[[ Records provided open ]]

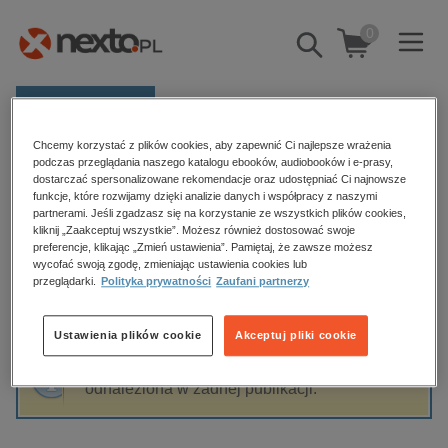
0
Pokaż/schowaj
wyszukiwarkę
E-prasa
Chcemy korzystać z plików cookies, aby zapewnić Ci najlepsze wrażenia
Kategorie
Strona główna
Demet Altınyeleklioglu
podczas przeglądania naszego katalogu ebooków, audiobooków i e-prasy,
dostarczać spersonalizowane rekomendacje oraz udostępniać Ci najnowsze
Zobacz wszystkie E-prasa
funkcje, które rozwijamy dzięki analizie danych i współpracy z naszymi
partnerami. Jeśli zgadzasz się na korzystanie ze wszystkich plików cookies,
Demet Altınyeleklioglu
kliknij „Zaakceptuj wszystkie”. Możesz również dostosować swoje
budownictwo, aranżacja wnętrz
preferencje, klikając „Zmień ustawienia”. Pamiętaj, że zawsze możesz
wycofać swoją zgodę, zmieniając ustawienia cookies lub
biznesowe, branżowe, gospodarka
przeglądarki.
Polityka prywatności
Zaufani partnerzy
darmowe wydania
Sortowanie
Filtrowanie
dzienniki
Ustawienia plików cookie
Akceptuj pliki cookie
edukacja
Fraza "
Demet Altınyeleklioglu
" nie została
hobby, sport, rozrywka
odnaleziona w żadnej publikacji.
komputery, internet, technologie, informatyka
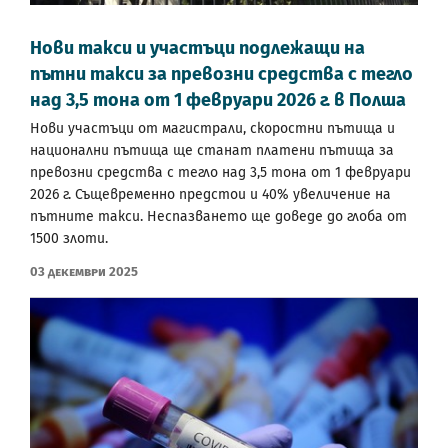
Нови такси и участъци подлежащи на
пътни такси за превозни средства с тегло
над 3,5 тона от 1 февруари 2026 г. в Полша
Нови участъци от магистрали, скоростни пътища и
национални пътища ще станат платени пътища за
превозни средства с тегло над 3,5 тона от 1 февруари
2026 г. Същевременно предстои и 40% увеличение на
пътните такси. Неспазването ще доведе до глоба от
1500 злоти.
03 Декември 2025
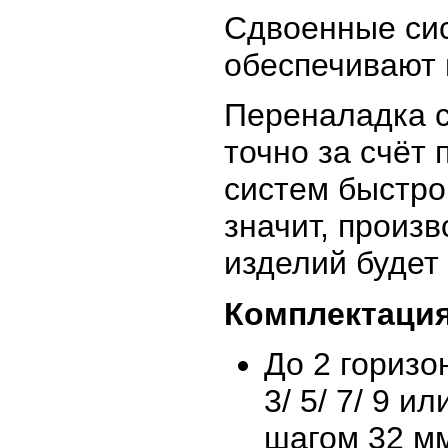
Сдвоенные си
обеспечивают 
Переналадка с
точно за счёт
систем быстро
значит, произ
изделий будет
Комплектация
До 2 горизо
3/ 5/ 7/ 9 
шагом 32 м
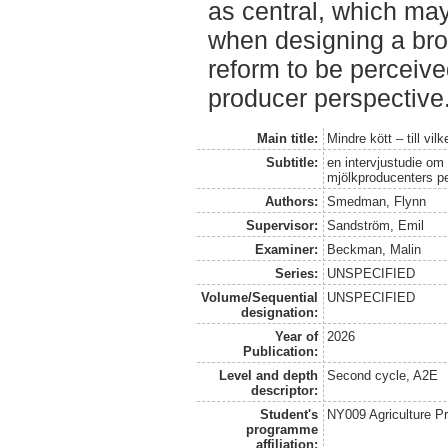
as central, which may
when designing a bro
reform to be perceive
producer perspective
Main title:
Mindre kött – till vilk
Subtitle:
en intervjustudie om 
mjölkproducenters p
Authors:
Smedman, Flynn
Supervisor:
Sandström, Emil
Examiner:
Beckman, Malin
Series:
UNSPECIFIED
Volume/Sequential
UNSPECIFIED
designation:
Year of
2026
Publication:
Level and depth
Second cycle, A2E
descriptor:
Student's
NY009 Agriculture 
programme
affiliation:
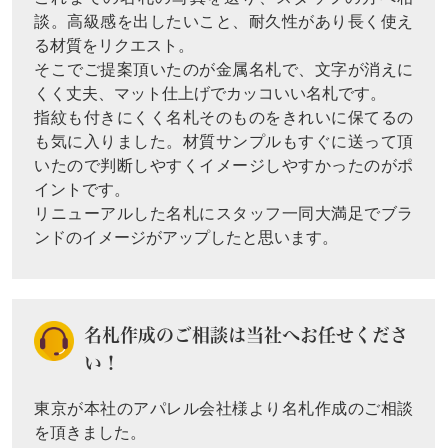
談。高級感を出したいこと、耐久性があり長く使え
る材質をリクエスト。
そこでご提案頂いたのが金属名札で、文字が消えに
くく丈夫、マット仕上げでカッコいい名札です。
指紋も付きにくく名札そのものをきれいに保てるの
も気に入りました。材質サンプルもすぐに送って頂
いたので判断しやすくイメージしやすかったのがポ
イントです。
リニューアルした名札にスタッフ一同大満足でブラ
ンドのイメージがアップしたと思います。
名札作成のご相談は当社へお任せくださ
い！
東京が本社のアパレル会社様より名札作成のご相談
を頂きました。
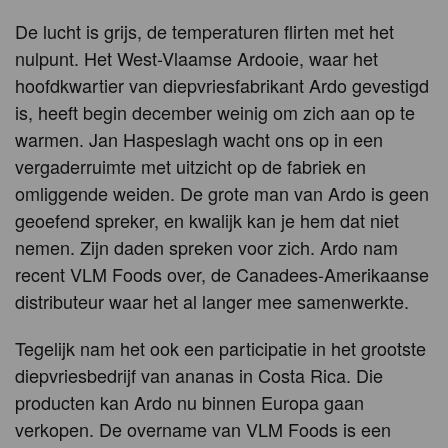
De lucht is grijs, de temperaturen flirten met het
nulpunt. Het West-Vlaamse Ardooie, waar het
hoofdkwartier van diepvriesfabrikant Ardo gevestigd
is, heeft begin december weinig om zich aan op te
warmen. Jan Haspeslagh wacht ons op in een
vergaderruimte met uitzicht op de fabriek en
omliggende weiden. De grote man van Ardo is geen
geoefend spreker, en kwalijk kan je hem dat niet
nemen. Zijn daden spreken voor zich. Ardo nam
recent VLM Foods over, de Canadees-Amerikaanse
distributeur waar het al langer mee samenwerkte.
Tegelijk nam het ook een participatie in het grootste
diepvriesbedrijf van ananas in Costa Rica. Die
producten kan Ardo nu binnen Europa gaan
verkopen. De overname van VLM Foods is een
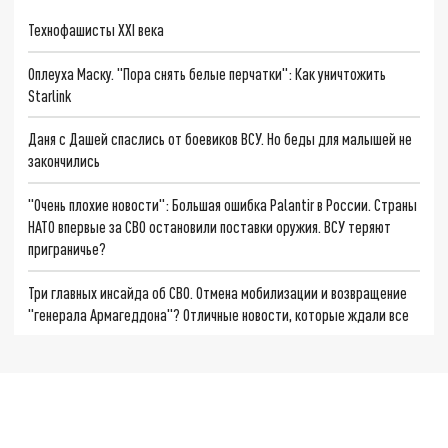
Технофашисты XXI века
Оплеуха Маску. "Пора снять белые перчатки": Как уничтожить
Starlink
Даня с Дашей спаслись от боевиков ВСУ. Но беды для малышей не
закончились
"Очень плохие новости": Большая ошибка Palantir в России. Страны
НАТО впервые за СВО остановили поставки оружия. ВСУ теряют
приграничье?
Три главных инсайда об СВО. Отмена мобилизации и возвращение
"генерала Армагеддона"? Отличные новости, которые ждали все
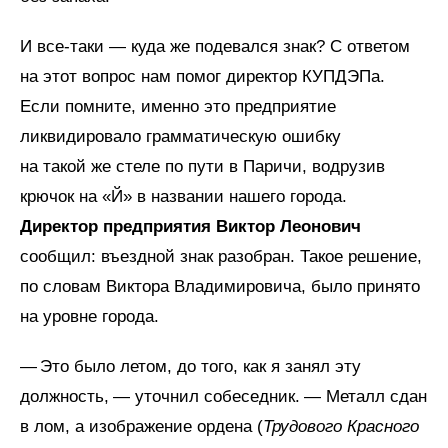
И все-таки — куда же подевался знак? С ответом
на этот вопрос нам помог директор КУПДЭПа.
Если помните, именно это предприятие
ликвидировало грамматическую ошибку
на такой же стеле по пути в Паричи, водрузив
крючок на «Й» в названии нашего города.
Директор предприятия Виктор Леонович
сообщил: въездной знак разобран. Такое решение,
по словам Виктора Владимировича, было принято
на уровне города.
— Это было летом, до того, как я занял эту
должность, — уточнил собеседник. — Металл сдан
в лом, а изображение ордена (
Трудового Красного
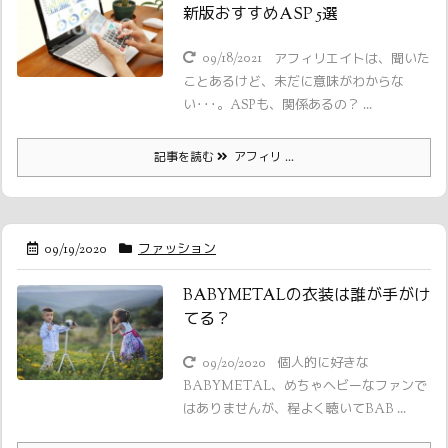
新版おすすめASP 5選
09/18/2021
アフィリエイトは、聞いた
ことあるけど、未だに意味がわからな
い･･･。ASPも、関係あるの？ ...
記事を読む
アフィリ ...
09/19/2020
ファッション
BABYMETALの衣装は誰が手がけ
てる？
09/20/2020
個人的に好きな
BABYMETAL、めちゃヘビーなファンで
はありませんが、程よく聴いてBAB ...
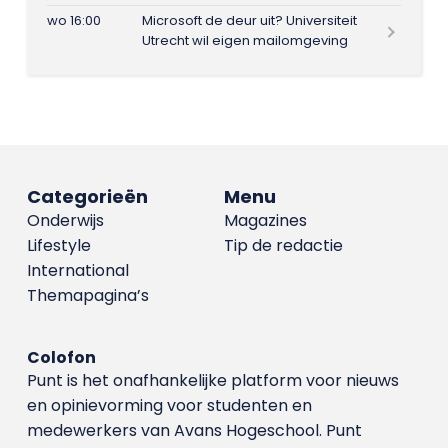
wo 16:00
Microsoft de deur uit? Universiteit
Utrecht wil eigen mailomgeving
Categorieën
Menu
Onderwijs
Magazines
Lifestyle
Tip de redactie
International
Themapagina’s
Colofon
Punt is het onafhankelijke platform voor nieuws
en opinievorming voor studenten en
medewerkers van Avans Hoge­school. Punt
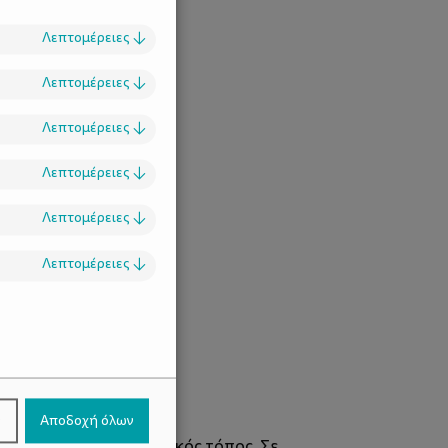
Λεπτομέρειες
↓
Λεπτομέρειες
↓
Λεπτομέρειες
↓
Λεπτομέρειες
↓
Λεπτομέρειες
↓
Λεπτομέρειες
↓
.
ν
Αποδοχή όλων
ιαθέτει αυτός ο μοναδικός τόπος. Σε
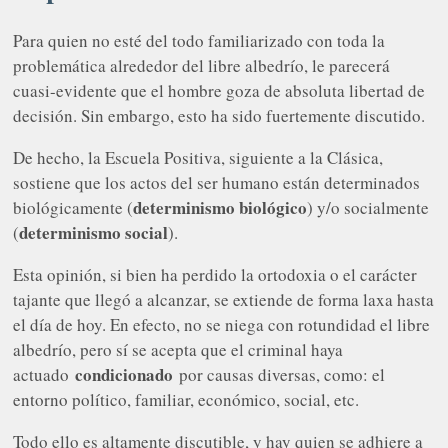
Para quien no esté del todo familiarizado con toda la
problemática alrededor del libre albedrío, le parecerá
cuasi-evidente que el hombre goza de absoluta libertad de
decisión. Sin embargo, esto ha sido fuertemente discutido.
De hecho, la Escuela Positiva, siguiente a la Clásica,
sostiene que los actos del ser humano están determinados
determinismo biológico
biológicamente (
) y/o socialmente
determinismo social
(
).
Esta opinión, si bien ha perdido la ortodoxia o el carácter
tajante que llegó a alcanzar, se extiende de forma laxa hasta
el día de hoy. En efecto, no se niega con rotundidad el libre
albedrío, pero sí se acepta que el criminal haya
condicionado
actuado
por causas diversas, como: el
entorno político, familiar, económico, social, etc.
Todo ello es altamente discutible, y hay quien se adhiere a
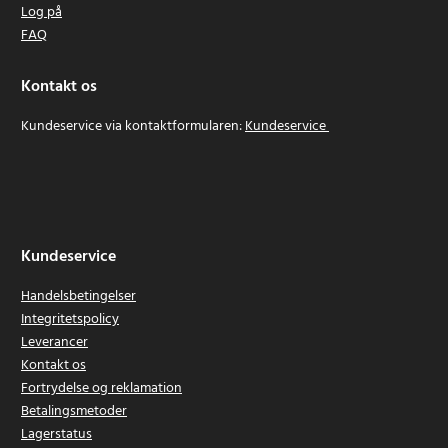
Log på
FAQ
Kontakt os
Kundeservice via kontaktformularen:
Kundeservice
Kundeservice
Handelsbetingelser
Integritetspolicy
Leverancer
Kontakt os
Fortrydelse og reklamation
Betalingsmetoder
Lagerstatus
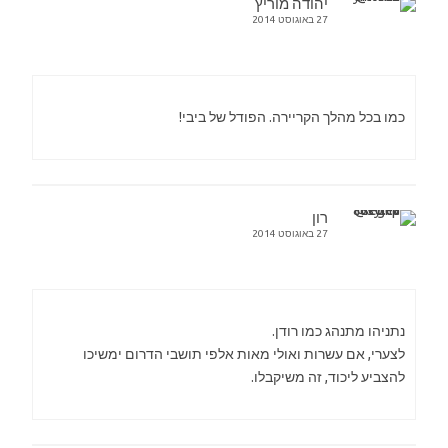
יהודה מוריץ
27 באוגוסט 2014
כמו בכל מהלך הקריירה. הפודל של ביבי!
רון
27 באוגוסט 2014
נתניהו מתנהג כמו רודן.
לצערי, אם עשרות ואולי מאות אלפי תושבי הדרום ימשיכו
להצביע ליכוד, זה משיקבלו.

[[ Records provided closed ]]

Exercise description:
Print each entry above verbatim, pictures left out.

Completed exercise:
0
Pokaż/schowaj
wyszukiwarkę
E-prasa
Chcemy korzystać z plików cookies, aby zapewnić Ci najlepsze wrażenia
Kategorie
Strona główna
Demet Altınyeleklioglu
podczas przeglądania naszego katalogu ebooków, audiobooków i e-prasy,
dostarczać spersonalizowane rekomendacje oraz udostępniać Ci najnowsze
Zobacz wszystkie E-prasa
funkcje, które rozwijamy dzięki analizie danych i współpracy z naszymi
partnerami. Jeśli zgadzasz się na korzystanie ze wszystkich plików cookies,
Demet Altınyeleklioglu
kliknij „Zaakceptuj wszystkie”. Możesz również dostosować swoje
budownictwo, aranżacja wnętrz
preferencje, klikając „Zmień ustawienia”. Pamiętaj, że zawsze możesz
wycofać swoją zgodę, zmieniając ustawienia cookies lub
biznesowe, branżowe, gospodarka
przeglądarki.
Polityka prywatności
Zaufani partnerzy
darmowe wydania
Sortowanie
Filtrowanie
dzienniki
Ustawienia plików cookie
Akceptuj pliki cookie
edukacja
Fraza "
Demet Altınyeleklioglu
" nie została
hobby, sport, rozrywka
odnaleziona w żadnej publikacji.
komputery, internet, technologie, informatyka
Нови такси и участъци подлежащи на
пътни такси за превозни средства с тегло
над 3,5 тона от 1 февруари 2026 г. в Полша
Нови участъци от магистрали, скоростни пътища и
национални пътища ще станат платени пътища за
превозни средства с тегло над 3,5 тона от 1 февруари
2026 г. Същевременно предстои и 40% увеличение на
пътните такси. Неспазването ще доведе до глоба от
1500 злоти.
03 Декември 2025
Сдвоенные си
обеспечивают 
Переналадка с
точно за счёт
систем быстро
значит, произ
изделий будет
Комплектация
До 2 горизо
3/ 5/ 7/ 9 
шагом 32 м
as central, which may
when designing a bro
reform to be perceive
producer perspective
Main title:
Mindre kött – till vilk
Subtitle:
en intervjustudie om 
mjölkproducenters p
Authors:
Smedman, Flynn
Supervisor:
Sandström, Emil
Examiner:
Beckman, Malin
Series:
UNSPECIFIED
Volume/Sequential
UNSPECIFIED
designation:
Year of
2026
Publication:
Level and depth
Second cycle, A2E
descriptor:
Student's
NY009 Agriculture 
programme
affiliation:
談。高級感を出したいこと、耐久性があり長く使え
る材質をリクエスト。
そこでご提案頂いたのが金属名札で、文字が消えに
くく丈夫、マット仕上げでカッコいい名札です。
指紋も付きにくく名札そのものをきれいに保てるの
も気に入りました。材質サンプルもすぐに送って頂
いたので判断しやすくイメージしやすかったのがポ
イントです。
リニューアルした名札にスタッフ一同大満足でブラ
ンドのイメージがアップしたと思います。
名札作成のご相談は当社へお任せくださ
い！
東京が本社のアパレル会社様より名札作成のご相談
を頂きました。
De lucht is grijs, de temperaturen flirten met het
nulpunt. Het West-Vlaamse Ardooie, waar het
hoofdkwartier van diepvriesfabrikant Ardo gevestigd
is, heeft begin december weinig om zich aan op te
warmen. Jan Haspeslagh wacht ons op in een
vergaderruimte met uitzicht op de fabriek en
omliggende weiden. De grote man van Ardo is geen
geoefend spreker, en kwalijk kan je hem dat niet
nemen. Zijn daden spreken voor zich. Ardo nam
recent VLM Foods over, de Canadees-Amerikaanse
distributeur waar het al langer mee samenwerkte.
Tegelijk nam het ook een participatie in het grootste
diepvriesbedrijf van ananas in Costa Rica. Die
producten kan Ardo nu binnen Europa gaan
verkopen. De overname van VLM Foods is een
Технофашисты XXI века
Оплеуха Маску. "Пора снять белые перчатки": Как уничтожить
Starlink
Даня с Дашей спаслись от боевиков ВСУ. Но беды для малышей не
закончились
"Очень плохие новости": Большая ошибка Palantir в России. Страны
НАТО впервые за СВО остановили поставки оружия. ВСУ теряют
приграничье?
Три главных инсайда об СВО. Отмена мобилизации и возвращение
"генерала Армагеддона"? Отличные новости, которые ждали все
И все-таки — куда же подевался знак? С ответом
на этот вопрос нам помог директор КУПДЭПа.
Если помните, именно это предприятие
ликвидировало грамматическую ошибку
на такой же стеле по пути в Паричи, водрузив
крючок на «Й» в названии нашего города.
Директор предприятия Виктор Леонович
сообщил: въездной знак разобран. Такое решение,
по словам Виктора Владимировича, было принято
на уровне города.
— Это было летом, до того, как я занял эту
должность, — уточнил собеседник. — Металл сдан
в лом, а изображение ордена (
Трудового Красного
新版おすすめASP 5選
09/18/2021
アフィリエイトは、聞いた
ことあるけど、未だに意味がわからな
い･･･。ASPも、関係あるの？ ...
記事を読む
アフィリ ...
09/19/2020
ファッション
BABYMETALの衣装は誰が手がけ
てる？
09/20/2020
個人的に好きな
BABYMETAL、めちゃヘビーなファンで
はありませんが、程よく聴いてBAB ...
wo 16:00
Microsoft de deur uit? Universiteit
Utrecht wil eigen mailomgeving
Categorieën
Menu
Onderwijs
Magazines
Lifestyle
Tip de redactie
International
Themapagina’s
Colofon
Punt is het onafhankelijke platform voor nieuws
en opinievorming voor studenten en
medewerkers van Avans Hoge­school. Punt
Λεπτομέρειες
↓
Λεπτομέρειες
↓
Λεπτομέρειες
↓
Λεπτομέρειες
↓
Λεπτομέρειες
↓
Λεπτομέρειες
↓
.
ν
Αποδοχή όλων
ιαθέτει αυτός ο μοναδικός τόπος. Σε
Para quien no esté del todo familiarizado con toda la
problemática alrededor del libre albedrío, le parecerá
cuasi-evidente que el hombre goza de absoluta libertad de
decisión. Sin embargo, esto ha sido fuertemente discutido.
De hecho, la Escuela Positiva, siguiente a la Clásica,
sostiene que los actos del ser humano están determinados
determinismo biológico
biológicamente (
) y/o socialmente
determinismo social
(
).
Esta opinión, si bien ha perdido la ortodoxia o el carácter
tajante que llegó a alcanzar, se extiende de forma laxa hasta
el día de hoy. En efecto, no se niega con rotundidad el libre
albedrío, pero sí se acepta que el criminal haya
condicionado
actuado
por causas diversas, como: el
entorno político, familiar, económico, social, etc.
Todo ello es altamente discutible, y hay quien se adhiere a
Log på
FAQ
Kontakt os
Kundeservice via kontaktformularen:
Kundeservice
Kundeservice
Handelsbetingelser
Integritetspolicy
Leverancer
Kontakt os
Fortrydelse og reklamation
Betalingsmetoder
Lagerstatus
יהודה מוריץ
27 באוגוסט 2014
כמו בכל מהלך הקריירה. הפודל של ביבי!
רון
27 באוגוסט 2014
נתניהו מתנהג כמו רודן.
לצערי, אם עשרות ואולי מאות אלפי תושבי הדרום ימשיכו
להצביע ליכוד, זה משיקבלו.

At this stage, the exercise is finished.